- #1
matineesuxxx
- 77
- 6
Homework Statement
Assuming we know the length of the string L, radius of the swept out circle r, angle formed by string and centre of circle, \theta, and angle the swept out circle is to the horizontal, \alpha, what is the speed, v, of the mass if it is constant?
picture: http://upload.wikimedia.org/wikipedia/commons/5/53/Conical_pendulum.svg
Homework Equations
\text{F}_{\text{net}}=ma
a=\frac{v^2}{r}
The Attempt at a Solution
So in trying to solve this, I broke it down into x and y components and in the horizontal plane, I got:
\text{F}_{\text{net}} = \text{T}\,\sin(\theta + \alpha)
ma_{x} = m(a\cos \alpha) = \text{T}\, \sin (\theta + \alpha)

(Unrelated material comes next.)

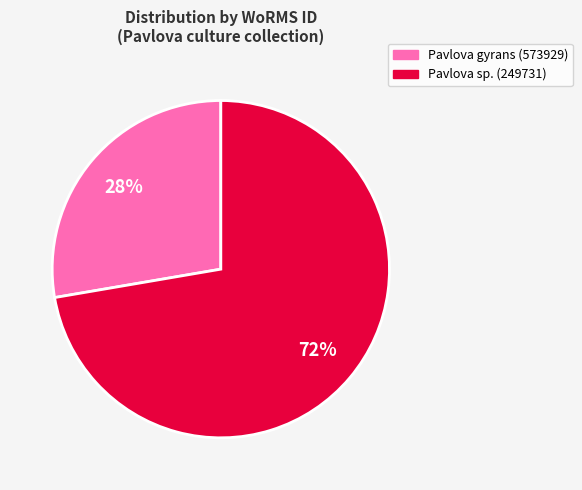

To the nearest percent, what is the average slice percentage?

50%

\implies \text{T} = \frac{ma\cos \alpha}{\sin(\theta + \alpha)}
The angle, \theta + \alpha arrises due to some geometry where if i tilt my axis so that \text{F}_{g} points directly down on the negative y-axis and \text{T} points into the first quadrant, the angle from the positive x-axis is \frac{\pi}{2}-(\theta + \alpha)

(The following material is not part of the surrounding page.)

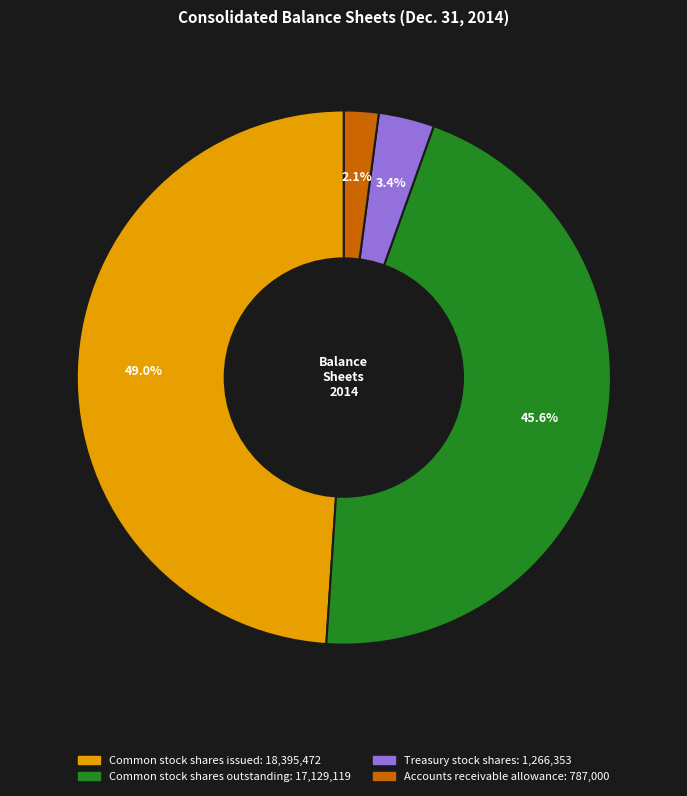

Is there any slice that represents more than half of the pie?

No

and for the vertical plane i get:
\text{F}_{\text{net}} = \text{T}\cos (\theta + \alpha) - mg
ma_{y} = m(a\sin \alpha) = \text{T} \cos (\alpha + \theta) - mg
and substituting \text{T} into our equation I get;
a\sin \alpha = \frac{a \cos \alpha}{\sin (\theta + \alpha)} \cos (\theta + \alpha) - g
since a = \frac{v^2}{r}, I substitute and isolate for v^2 to get
v^2 = \frac{gL\sin (\theta) \sin (\theta + \alpha)}{\cos (\theta + 2\alpha)}
I am just wondering if I did this properly? I mean if I let \alpha = 0, then I end up with
v = \sin \theta \sqrt{\frac{gL}{\cos \theta}}, which is what I got when I was working with a normal conical pendulum, however, I feel that as the mass starts to approach the ground then it should speed up. Is it even possible to let v be constant and is my approach correct?